Frogs Mating Call Betrays Their Location to Predatory Bats

 Frogs Mating Call Betrays Their Location to Predatory Bats

Frogs mating call betrays their location to predatory bats, researchers from the Smithsonian Tropical Research Institute, Leiden University, The University of Texas, and Salisbury University have discovered. Tungara frogs live in Central and South America, inhabiting shallow puddles. They croak out mating calls to find mates, and although it’s hard to predict if any females will be interested, the male frogs often get more than they bargained for. Predatory bats fly the skies above the frogs and often dive down to snatch them from their puddle homes. Although the frogs have learned and evolved to detect the silhouettes of bats flying over head and stop their call to avoid being spotted, the bats have countered by beginning to use the ripples in the puddle caused by the calling to find and eat the frog even after they have gone silent.

Although the ripples often cause an end to the frog, research showed that it was not without a benefit. The Tungara frogs mating call that betrays their location to predatory bats includes two parts, a whine part and a chuk part. The whine is the part that attracts females, but the chuk makes the call more desirable. The frog makes the call by inflating and deflating a sac of skin on its neck, and its this that causes the ripples. The chuck is specifically responsible for making the ripples around the frog as it sits in the water, turning looking for a date into a gamble between finding love and being dinner.

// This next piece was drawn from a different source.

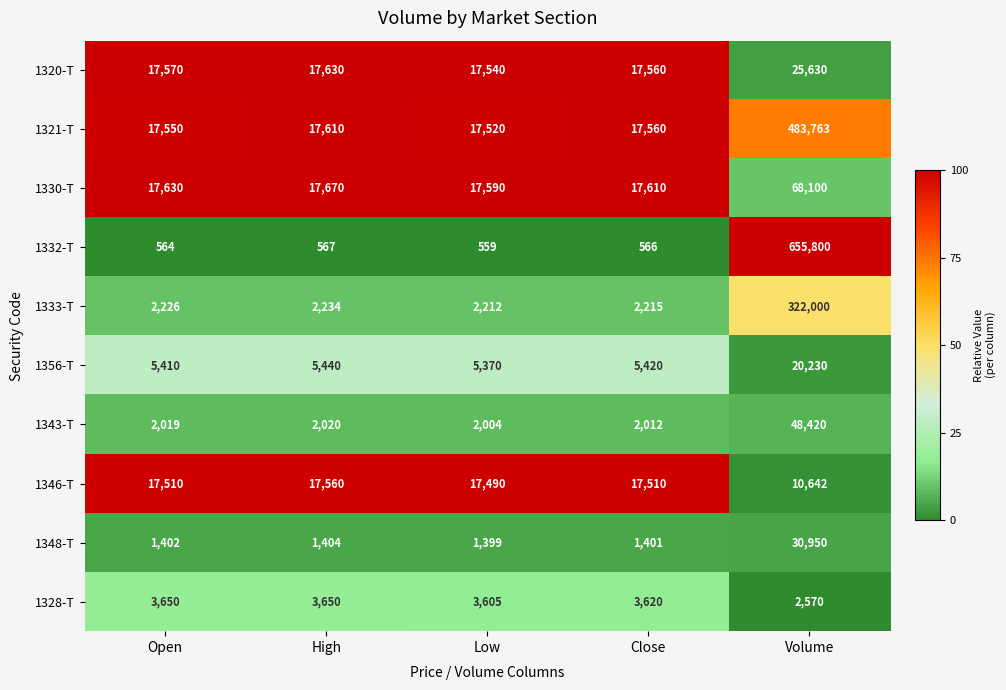

How many distinct data groups are displayed?

10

Although the bats can hear the frogs and find them without the help of the ripples, tests showed bats descending on frogs in rippling puddles nearly 40 percent more often still water. Researchers are theorizing that bats are able to use their echo-location abilities to see the ripples as a bull’s eye around the frog that has gone silent. Although they are using their only known trick to avoid detection, the Tungara is betrayed by the slow to stop ripples. Even though it has gone silent, the frog is a clear target to a bat using the ripples as a marker.

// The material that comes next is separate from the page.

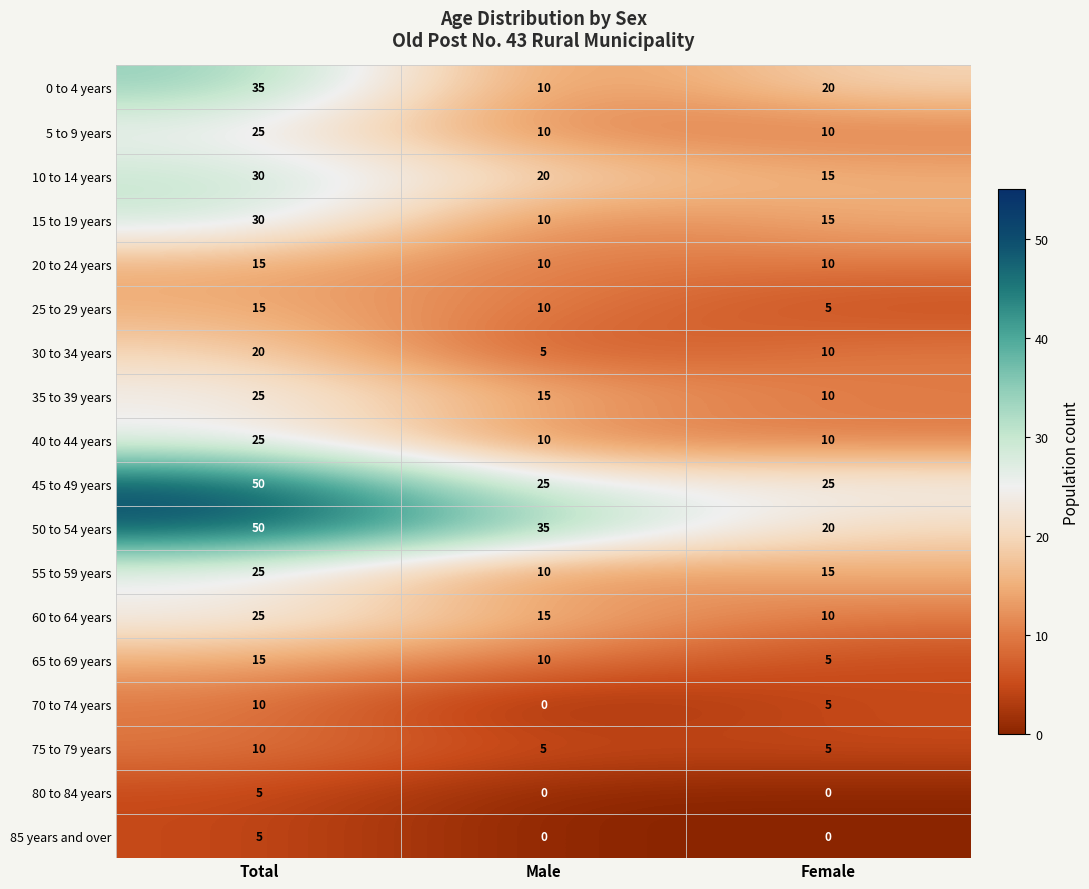

Between Male and Female, which series saw the biggest shift?

50 to 54 years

Mike Ryan, a researcher at UT Austin, points out that the frogs unfortunate scenario is chock full of information useful to us as well. Pointing out that all methods of communication create a disturbance in the environment, be they calls or lights or smells. Although the frogs are all aware of the air pressure changes interpreted as sound, they are not paying attention to the ripples caused in the water around them. This is what the bats have learned to monopolize on, as they often lose the frog when searching with sound alone, since the frog stops calling as soon as it sees the bat. Since the ripples caused by the frogs mating call betrays their location to predatory bats, Tungaras find themselves in a very difficult situation. Looking at this way, what’s a frog to do when confronted with the choice of mating or being eaten by a giant bat?